TEL AVIV – The Trump administration has begun drafting a proposal based on the so-called two-state solution with the aim of reaching a final status Israeli-Palestinian agreement, the New York Times cited analysts and U.S. officials as saying on Saturday.
According to White House officials, the plan will attempt to address “perennial dividing points” such as the status of Jerusalem and West Bank settlements.
“We have spent a lot of time listening to and engaging with the Israelis, Palestinians and key regional leaders over the past few months to help reach an enduring peace deal,” the Times quoted Special Negotiator to the Middle East Jason Greenblatt as saying. “We are not going to put an artificial timeline on the development or presentation of any specific ideas and will also never impose a deal.”
“Our goal is to facilitate, not dictate, a lasting peace agreement to improve the lives of Israelis and Palestinians and security across the region,” he added.
Authors of the draft include Greenblatt, President Donald Trump’s son-in-law and senior adviser Jared Kushner, Deputy National Security Adviser for Strategy Dina Powell and U.S. Ambassador to Israel David Friedman.
The four will also consult with Donald Blome, the consul-general in Jerusalem, and others from the State Department and National Security Council. The plan could take until next year to be formulated, the report said.

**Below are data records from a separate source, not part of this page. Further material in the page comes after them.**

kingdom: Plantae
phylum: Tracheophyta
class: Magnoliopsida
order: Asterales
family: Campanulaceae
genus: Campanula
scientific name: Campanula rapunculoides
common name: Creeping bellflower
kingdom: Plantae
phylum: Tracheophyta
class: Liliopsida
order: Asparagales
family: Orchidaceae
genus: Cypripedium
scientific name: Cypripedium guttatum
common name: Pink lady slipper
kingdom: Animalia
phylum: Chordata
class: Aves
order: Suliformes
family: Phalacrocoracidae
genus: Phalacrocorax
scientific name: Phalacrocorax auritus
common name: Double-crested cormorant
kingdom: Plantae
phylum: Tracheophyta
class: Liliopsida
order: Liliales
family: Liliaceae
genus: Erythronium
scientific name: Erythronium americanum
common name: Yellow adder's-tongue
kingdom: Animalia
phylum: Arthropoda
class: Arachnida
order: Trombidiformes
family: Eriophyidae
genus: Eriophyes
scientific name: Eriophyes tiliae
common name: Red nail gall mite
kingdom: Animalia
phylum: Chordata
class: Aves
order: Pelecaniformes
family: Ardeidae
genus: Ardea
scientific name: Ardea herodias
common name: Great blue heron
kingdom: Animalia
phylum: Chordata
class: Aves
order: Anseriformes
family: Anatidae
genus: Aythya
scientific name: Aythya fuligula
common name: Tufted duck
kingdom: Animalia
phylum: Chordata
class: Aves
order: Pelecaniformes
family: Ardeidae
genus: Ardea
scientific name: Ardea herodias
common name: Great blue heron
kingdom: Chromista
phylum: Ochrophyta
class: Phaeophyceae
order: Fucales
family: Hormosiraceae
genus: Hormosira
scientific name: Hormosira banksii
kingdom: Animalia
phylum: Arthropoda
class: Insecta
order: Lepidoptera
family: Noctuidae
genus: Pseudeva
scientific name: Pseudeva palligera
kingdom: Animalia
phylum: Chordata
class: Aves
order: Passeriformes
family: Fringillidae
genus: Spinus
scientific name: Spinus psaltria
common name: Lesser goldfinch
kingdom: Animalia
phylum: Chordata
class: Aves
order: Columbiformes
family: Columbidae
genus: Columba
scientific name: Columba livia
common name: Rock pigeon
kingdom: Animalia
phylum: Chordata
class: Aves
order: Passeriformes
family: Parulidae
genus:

The Times quoted some analysts as saying that the proposal would necessitate confidence-building measures from both sides. “For Israel, it could include limiting settlement construction to current blocs without taking new land, recommitting to a two-state solution and redesignating a small part of the West Bank to give Palestinians more control,” the report said.
“For the Palestinians, it could include resuming full security cooperation with Israel, holding off seeking further international recognition and ending payments to families of Palestinians imprisoned for terrorist attacks. Arab states, particularly Saudi Arabia, Egypt, the United Arab Emirates and Jordan, could add their own commitments, like overflights by Israeli passenger planes, visas for business people and telecommunications links.”
But the report went on to quote a White House official who dismissed such requirements as “mere speculation.”
Trump has never expressed outright endorsement of the two-state solution, instead saying he prefers the solution that “both parties like best.”
Late last month, a senior White House official reiterated this position, saying the president “is personally committed to achieving a peace deal between Israelis and Palestinians that would help usher in an era of greater regional peace and prosperity.”
Trump “reaffirms that peace between Israelis and Palestinians can only be negotiated directly between the two parties and that the United States will continue working closely with the parties to make progress toward that goal. No deal will be imposed on Israelis and Palestinians. We are committed to facilitating a deal that improves conditions for both parties,” the official added.
On Saturday, Palestinian Authority President Mahmoud Abbas addressed a crowd in Gaza saying that Palestinians may revert to endorsing a one-state solution for Arabs and Jews – a scenario that would mean the end of the Jewish state – if the now “endangered” two-state solution fails.
“The two-state solution is now in real danger,” Abbas said during a memorial for late PLO leader Yasser Arafat. “We will demand equal rights for the people of historic Palestine if a two-state solution is not implemented.